Recently I completed reading the book, Think Again by Adam Grant. The basis of the book deals with a few themes:

  • How we need to be willing to change our minds to grow and expand.
  • How to speak to others that might have opposite beliefs from ours.
  • How to allow someone else to change their mind from questions instead of statements.


  • How chasing happiness as a goal can prevent you from achieving it.

Rooted in the American Declaration of Independence is the pursuit of happiness, and if we aren’t careful, we can end up miserable instead.

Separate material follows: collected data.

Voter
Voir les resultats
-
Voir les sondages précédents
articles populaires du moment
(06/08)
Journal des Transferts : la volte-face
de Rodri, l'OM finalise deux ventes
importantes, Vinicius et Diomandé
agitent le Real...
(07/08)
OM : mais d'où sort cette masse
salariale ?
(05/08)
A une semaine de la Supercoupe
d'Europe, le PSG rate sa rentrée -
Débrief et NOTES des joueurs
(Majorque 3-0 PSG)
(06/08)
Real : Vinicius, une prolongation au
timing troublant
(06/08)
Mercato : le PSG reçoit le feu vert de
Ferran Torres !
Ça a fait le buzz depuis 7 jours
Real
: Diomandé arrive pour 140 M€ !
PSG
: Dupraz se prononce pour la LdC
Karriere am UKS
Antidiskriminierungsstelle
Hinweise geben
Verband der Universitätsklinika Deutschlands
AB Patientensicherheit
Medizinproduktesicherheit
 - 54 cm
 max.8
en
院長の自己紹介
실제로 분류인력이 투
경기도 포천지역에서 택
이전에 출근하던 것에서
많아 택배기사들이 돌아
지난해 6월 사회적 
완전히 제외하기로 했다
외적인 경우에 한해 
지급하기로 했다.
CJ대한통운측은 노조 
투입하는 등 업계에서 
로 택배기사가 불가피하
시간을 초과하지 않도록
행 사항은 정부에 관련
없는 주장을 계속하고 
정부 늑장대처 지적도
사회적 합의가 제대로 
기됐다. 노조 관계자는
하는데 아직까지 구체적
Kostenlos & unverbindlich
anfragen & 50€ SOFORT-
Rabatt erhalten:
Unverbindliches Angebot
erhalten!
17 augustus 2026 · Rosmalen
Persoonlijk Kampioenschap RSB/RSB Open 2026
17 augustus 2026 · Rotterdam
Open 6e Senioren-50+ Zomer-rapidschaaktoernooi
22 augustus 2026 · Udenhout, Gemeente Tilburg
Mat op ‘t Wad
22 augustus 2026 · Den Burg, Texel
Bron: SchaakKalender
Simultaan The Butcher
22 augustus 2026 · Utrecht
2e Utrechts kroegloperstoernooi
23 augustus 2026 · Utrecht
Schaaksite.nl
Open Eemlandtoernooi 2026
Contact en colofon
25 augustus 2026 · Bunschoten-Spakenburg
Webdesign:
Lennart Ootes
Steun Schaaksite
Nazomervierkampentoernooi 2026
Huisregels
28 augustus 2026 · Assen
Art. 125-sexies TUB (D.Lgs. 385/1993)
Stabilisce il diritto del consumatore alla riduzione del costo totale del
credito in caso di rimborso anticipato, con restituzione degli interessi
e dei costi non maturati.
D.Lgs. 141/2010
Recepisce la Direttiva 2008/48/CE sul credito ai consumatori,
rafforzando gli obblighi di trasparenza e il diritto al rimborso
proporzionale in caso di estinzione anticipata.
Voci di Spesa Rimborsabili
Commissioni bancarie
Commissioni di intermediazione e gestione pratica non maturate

How can this be? Here are some possibilities:

  1. As we search for happiness we become too busy evaluating our life instead of actually experiencing it.
  2. We might spend too much time attempting to create peak happiness moments instead of paying attention to how often we are just plain happy.
  3. As we seek happiness we might be pursuing pleasure instead of purpose.

This last possibility is based on data that seems to say that striving for meaning in your life is healthier than striving for happiness.

This fits what a very successful friend of mine said to me one day. It was more important to him to lead a life of significance rather than pursue success.

Personally, I have found greater joy and happiness in contributing to others and philanthropy.

If you have ever supported a friend through a tough time by just being there for him or her, you can relate to what I’m saying. It costs nothing to provide emotional support.

You can purchase pleasure, which you might think is happiness. However, pleasure is external and fleeting. Happiness comes from within.

And one of my favorite quotes is attributed to Abraham Lincoln; “Most people are as happy as they make up their minds to be.

Are you seeking happiness, success, significance, or purpose?